──────── Data extracts ────────

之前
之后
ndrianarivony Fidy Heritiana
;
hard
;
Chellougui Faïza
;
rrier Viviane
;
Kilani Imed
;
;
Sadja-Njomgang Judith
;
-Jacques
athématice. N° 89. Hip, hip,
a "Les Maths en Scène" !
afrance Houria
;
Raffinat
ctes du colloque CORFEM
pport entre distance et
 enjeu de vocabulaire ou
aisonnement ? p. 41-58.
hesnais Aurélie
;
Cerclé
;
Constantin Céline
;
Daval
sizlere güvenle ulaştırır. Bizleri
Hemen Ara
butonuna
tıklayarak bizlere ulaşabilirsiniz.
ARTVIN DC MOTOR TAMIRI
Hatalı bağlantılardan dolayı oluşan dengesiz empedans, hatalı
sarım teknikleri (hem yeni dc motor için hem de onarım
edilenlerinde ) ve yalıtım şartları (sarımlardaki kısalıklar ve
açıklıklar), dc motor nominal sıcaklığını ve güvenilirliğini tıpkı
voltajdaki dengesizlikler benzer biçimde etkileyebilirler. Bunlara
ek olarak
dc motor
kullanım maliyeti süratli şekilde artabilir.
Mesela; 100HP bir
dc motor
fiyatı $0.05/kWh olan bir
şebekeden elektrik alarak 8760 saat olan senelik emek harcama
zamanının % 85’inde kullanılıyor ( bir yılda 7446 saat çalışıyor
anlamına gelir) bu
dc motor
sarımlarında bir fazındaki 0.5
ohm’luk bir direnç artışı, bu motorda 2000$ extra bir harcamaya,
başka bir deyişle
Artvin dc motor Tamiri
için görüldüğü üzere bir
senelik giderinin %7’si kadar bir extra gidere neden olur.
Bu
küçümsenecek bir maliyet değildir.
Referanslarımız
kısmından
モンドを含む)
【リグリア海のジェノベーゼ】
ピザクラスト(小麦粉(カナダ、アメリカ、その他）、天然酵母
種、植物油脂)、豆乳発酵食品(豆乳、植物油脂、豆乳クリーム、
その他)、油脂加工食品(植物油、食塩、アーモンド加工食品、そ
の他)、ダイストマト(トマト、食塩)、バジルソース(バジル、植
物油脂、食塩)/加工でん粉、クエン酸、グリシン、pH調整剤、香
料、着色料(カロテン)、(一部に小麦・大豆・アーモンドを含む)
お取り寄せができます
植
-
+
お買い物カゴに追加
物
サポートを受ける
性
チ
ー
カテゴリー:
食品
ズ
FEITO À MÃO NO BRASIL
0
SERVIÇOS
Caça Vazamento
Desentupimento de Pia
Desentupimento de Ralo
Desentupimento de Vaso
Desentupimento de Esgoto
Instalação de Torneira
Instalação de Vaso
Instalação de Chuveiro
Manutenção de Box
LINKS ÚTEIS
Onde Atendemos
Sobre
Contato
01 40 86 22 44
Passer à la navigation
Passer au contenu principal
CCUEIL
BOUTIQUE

────────

__Exercise description__: Line by line, check the listing above for the string "Vaso" and say how many lines have it, giving the number alone.

__Task result__: 2